● **Exercise requirements**: Please restate every record below word for word.

**** Data section

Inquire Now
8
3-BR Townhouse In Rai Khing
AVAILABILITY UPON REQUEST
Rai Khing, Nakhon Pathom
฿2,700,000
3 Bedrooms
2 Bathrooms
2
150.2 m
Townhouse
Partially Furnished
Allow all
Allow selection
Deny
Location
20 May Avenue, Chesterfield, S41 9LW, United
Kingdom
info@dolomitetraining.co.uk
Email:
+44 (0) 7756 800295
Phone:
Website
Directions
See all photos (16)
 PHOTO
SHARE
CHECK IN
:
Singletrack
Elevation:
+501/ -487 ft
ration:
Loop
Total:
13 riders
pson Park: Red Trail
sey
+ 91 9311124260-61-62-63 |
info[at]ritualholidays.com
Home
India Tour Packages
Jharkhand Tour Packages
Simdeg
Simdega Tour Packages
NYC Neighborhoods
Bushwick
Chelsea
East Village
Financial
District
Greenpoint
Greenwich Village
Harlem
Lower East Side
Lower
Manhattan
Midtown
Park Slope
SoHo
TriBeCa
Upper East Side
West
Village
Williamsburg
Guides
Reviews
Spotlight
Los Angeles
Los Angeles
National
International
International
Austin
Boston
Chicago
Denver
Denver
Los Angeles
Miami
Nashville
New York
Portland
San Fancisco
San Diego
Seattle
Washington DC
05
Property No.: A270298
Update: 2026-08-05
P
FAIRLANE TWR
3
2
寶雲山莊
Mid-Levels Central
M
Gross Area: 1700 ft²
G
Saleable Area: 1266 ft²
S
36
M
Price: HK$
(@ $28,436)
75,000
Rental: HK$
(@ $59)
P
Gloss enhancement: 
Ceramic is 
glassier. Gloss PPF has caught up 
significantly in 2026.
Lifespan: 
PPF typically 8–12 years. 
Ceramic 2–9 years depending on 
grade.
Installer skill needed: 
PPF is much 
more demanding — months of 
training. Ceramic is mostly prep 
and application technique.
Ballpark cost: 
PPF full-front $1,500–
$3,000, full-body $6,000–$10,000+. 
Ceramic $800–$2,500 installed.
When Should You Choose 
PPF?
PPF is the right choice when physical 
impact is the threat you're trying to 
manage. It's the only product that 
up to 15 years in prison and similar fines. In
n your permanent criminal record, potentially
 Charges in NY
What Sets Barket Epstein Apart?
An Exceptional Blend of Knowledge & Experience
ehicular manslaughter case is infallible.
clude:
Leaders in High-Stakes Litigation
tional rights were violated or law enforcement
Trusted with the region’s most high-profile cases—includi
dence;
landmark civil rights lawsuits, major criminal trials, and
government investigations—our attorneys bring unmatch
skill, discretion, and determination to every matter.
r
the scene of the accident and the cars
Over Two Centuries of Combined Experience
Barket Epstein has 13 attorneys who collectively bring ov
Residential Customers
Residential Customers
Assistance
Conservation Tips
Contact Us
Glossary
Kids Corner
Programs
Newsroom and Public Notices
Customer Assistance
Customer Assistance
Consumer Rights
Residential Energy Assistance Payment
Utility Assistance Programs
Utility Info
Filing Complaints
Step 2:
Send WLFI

********

● **Response for this exercise**:
Inquire Now
8
3-BR Townhouse In Rai Khing
AVAILABILITY UPON REQUEST
Rai Khing, Nakhon Pathom
฿2,700,000
3 Bedrooms
2 Bathrooms
2
150.2 m
Townhouse
Partially Furnished
Allow all
Allow selection
Deny
Location
20 May Avenue, Chesterfield, S41 9LW, United
Kingdom
info@dolomitetraining.co.uk
Email:
+44 (0) 7756 800295
Phone:
Website
Directions
See all photos (16)
 PHOTO
SHARE
CHECK IN
:
Singletrack
Elevation:
+501/ -487 ft
ration:
Loop
Total:
13 riders
pson Park: Red Trail
sey
+ 91 9311124260-61-62-63 |
info[at]ritualholidays.com
Home
India Tour Packages
Jharkhand Tour Packages
Simdeg
Simdega Tour Packages
NYC Neighborhoods
Bushwick
Chelsea
East Village
Financial
District
Greenpoint
Greenwich Village
Harlem
Lower East Side
Lower
Manhattan
Midtown
Park Slope
SoHo
TriBeCa
Upper East Side
West
Village
Williamsburg
Guides
Reviews
Spotlight
Los Angeles
Los Angeles
National
International
International
Austin
Boston
Chicago
Denver
Denver
Los Angeles
Miami
Nashville
New York
Portland
San Fancisco
San Diego
Seattle
Washington DC
05
Property No.: A270298
Update: 2026-08-05
P
FAIRLANE TWR
3
2
寶雲山莊
Mid-Levels Central
M
Gross Area: 1700 ft²
G
Saleable Area: 1266 ft²
S
36
M
Price: HK$
(@ $28,436)
75,000
Rental: HK$
(@ $59)
P
Gloss enhancement: 
Ceramic is 
glassier. Gloss PPF has caught up 
significantly in 2026.
Lifespan: 
PPF typically 8–12 years. 
Ceramic 2–9 years depending on 
grade.
Installer skill needed: 
PPF is much 
more demanding — months of 
training. Ceramic is mostly prep 
and application technique.
Ballpark cost: 
PPF full-front $1,500–
$3,000, full-body $6,000–$10,000+. 
Ceramic $800–$2,500 installed.
When Should You Choose 
PPF?
PPF is the right choice when physical 
impact is the threat you're trying to 
manage. It's the only product that 
up to 15 years in prison and similar fines. In
n your permanent criminal record, potentially
 Charges in NY
What Sets Barket Epstein Apart?
An Exceptional Blend of Knowledge & Experience
ehicular manslaughter case is infallible.
clude:
Leaders in High-Stakes Litigation
tional rights were violated or law enforcement
Trusted with the region’s most high-profile cases—includi
dence;
landmark civil rights lawsuits, major criminal trials, and
government investigations—our attorneys bring unmatch
skill, discretion, and determination to every matter.
r
the scene of the accident and the cars
Over Two Centuries of Combined Experience
Barket Epstein has 13 attorneys who collectively bring ov
Residential Customers
Residential Customers
Assistance
Conservation Tips
Contact Us
Glossary
Kids Corner
Programs
Newsroom and Public Notices
Customer Assistance
Customer Assistance
Consumer Rights
Residential Energy Assistance Payment
Utility Assistance Programs
Utility Info
Filing Complaints
Step 2:
Send WLFI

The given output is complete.